If the problem really is me not being smart enough to understand how Lazily Loading works, someone please chime in. I admit my ignorance when I am at fault.

If no mistake have you made, yet losing you are … a different game you should play.

Thank you everyone,

  • Jon

Hi,

my 2 cents:

Sorting: Lazy loading has no benefits regarding sorting. To have it sorted, all items must be fetched and that’s no lazy operation. Ok, if there is a database and that database does the sorting for you, then it could work. But I dislike the idea to throw paginated sort queries at the database. Who says the database is smart enough to cache the previous result set internally instead of fetching and sorting every time.

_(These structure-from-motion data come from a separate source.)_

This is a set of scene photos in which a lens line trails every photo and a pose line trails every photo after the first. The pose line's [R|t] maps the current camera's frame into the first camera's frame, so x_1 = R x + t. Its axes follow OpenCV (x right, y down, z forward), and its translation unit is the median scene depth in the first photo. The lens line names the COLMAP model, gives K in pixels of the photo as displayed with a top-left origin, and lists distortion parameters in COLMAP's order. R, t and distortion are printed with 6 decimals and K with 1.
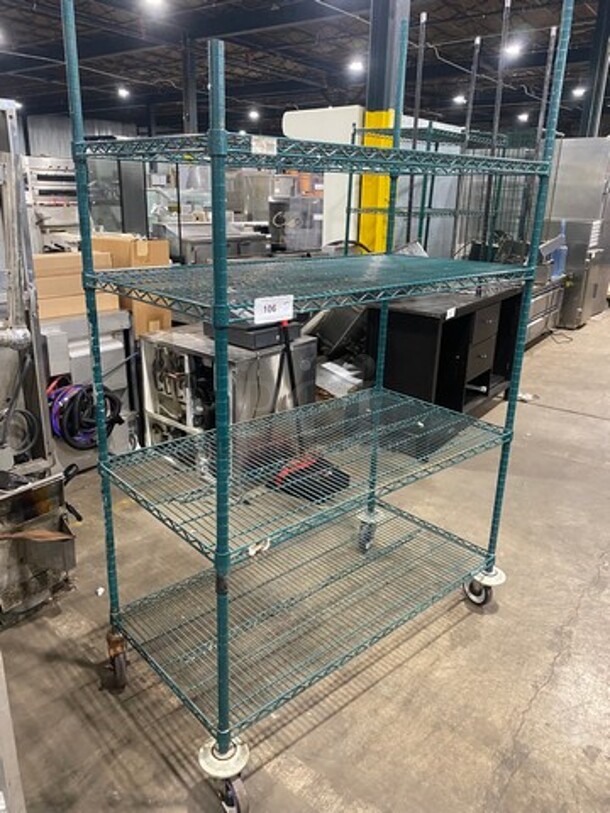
lens RADIAL K [[608.6, 0, 305.0], [0, 608.6, 406.5], [0, 0, 1]] dist [0.069580, -0.113179]
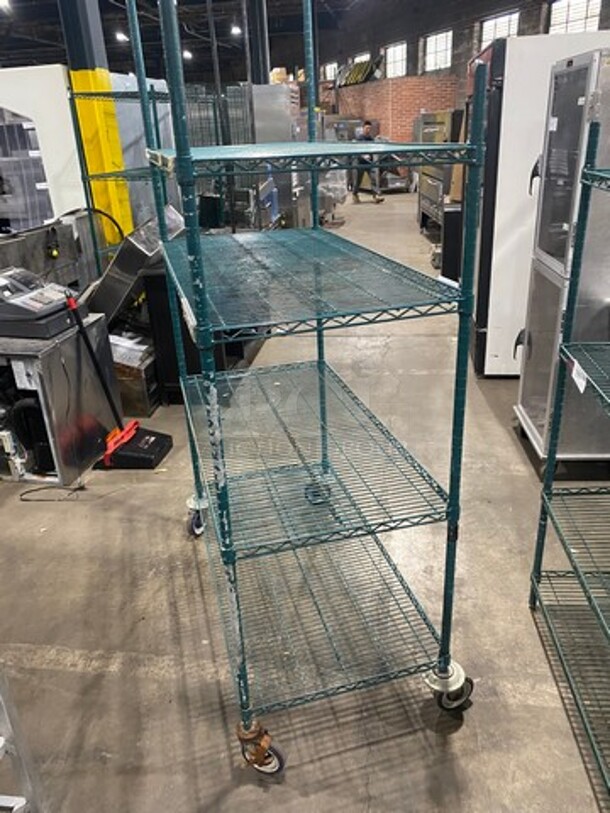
lens RADIAL K [[613.9, 0, 309.5], [0, 613.9, 416.6], [0, 0, 1]] dist [0.003199, 0.001164]
pose [[0.880224, -0.252038, 0.402099, -0.094711], [0.211026, 0.966808, 0.144048, -0.016371], [-0.425058, -0.041941, 0.904194, -0.052434]]
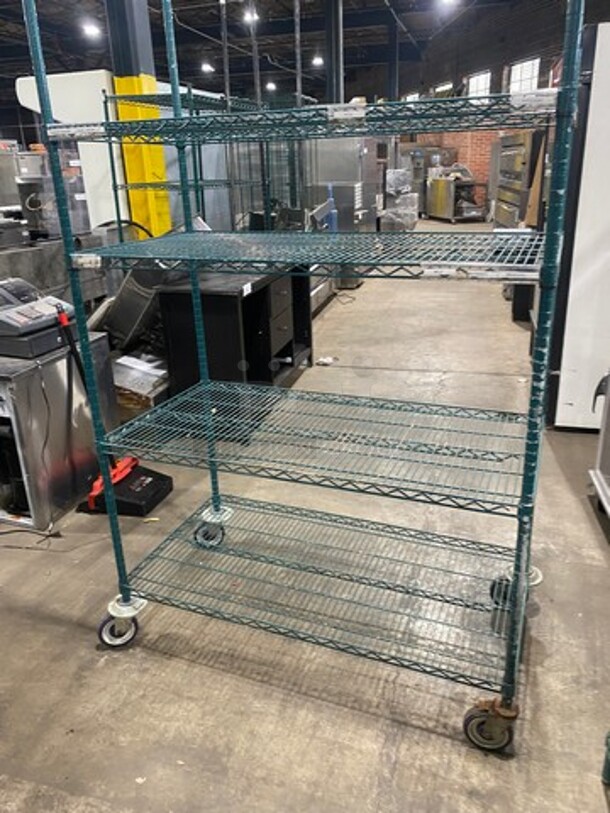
lens RADIAL K [[613.6, 0, 309.8], [0, 613.6, 406.7], [0, 0, 1]] dist [0.007691, -0.001506]
pose [[0.932390, -0.176009, 0.315704, -0.003944], [0.163450, 0.984338, 0.066052, -0.012943], [-0.322385, -0.009984, 0.946556, 0.041260]]
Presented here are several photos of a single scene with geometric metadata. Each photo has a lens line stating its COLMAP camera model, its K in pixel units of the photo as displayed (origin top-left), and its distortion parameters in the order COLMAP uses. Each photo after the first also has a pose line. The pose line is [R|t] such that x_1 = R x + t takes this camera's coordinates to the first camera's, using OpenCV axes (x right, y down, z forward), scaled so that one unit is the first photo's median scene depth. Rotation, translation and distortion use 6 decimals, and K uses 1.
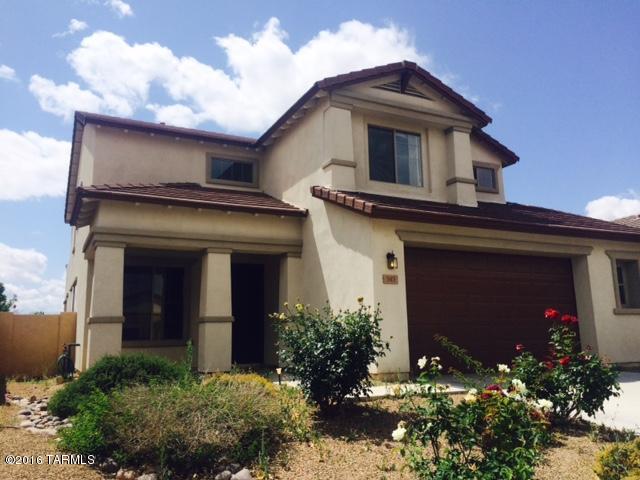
lens RADIAL K [[554.0, 0, 293.5], [0, 554.0, 238.9], [0, 0, 1]] dist [0.041097, -0.046323]
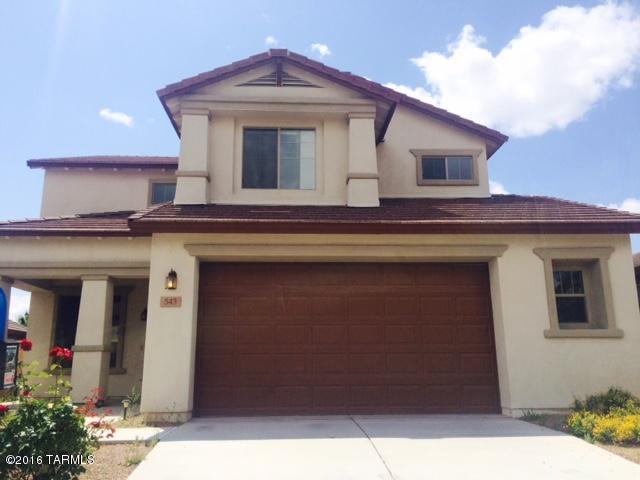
lens RADIAL K [[554.0, 0, 320.6], [0, 554.0, 237.9], [0, 0, 1]] dist [0.041097, -0.046323]
pose [[0.915961, -0.080472, -0.393117, 0.566811], [0.063408, 0.996403, -0.056225, 0.028810], [0.396227, 0.026573, 0.917768, 0.226692]]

Did you see https://vaadin.com/blog/data-binding-to-grid-gets-easier-and-more-efficient
Starting from Vaadin 17 the count is optional. I don’t know if that gets back-ported to Vaadin 14 (I think I read it somewhere) but maybe you can switch to 17?

Regards
Christian

Thanks Christian,
Ni, I hadn’t seen this blog about changes in v17. It’s funny, I was thinking about branching and starting a component with this feature.

This will be super handy although updating to v17 is probably a ways out.

Thanks again,
Jon

Hi Jon,

In our app we do have different queries for count vs. fetch whenever possible. For example, if the search criteria can be evaluted without joins, our persistence layer will count without joining tables, without sort etc. This approach does result in native queries, but it allows us to speedup count requests.

We are able to let the database do all the filtering, so nothing gets loaded in the app during count.

As Christian pointed out, V17 supposedly will have improvements to avoid the count, but I haven’t looked into it yet.